## Problem statement
Please return every line below that contains the string "thumb".

## Provided material

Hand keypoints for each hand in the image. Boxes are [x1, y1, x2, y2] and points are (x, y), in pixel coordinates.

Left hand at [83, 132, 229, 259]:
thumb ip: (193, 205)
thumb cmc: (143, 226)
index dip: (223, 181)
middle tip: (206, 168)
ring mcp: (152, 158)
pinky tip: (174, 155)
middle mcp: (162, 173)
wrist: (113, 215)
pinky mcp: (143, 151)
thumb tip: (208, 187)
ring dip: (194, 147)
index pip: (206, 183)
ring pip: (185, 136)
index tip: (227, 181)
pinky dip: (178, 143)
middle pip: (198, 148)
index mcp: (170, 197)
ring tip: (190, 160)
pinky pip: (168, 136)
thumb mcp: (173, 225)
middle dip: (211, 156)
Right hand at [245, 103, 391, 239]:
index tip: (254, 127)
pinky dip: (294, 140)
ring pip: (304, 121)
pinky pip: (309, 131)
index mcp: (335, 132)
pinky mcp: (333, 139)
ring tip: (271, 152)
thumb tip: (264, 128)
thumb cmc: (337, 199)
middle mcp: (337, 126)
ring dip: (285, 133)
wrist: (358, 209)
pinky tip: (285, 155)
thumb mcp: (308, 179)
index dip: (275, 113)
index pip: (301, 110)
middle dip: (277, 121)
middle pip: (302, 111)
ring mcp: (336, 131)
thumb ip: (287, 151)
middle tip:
==
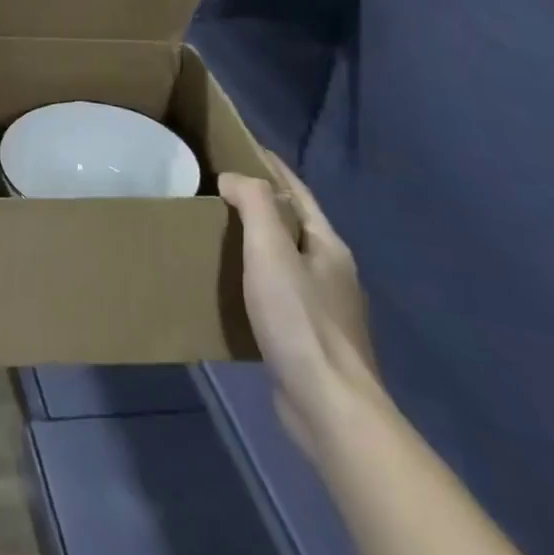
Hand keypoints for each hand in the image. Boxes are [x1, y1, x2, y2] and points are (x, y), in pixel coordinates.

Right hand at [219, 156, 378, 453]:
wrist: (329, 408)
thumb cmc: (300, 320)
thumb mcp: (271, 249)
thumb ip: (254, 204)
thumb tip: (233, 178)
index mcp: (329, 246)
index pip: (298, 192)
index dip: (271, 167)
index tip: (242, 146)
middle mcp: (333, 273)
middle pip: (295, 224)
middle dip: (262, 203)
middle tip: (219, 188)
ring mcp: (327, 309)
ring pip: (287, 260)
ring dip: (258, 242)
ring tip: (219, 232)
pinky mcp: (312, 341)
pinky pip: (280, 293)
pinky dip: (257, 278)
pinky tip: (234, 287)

## Exercise solution
thumb ip: (193, 205)
thumb cmc: (143, 226)
thumb tip: (208, 187)
thumb mcp: (173, 225)
thumb tip: (264, 128)
thumb cmc: (337, 199)
thumb mcp: (308, 179)
thumb ip: (287, 151)
thumb cmc: (300, 320)
thumb mcp: (271, 249)
thumb ip: (254, 204)
thumb tip: (233, 178)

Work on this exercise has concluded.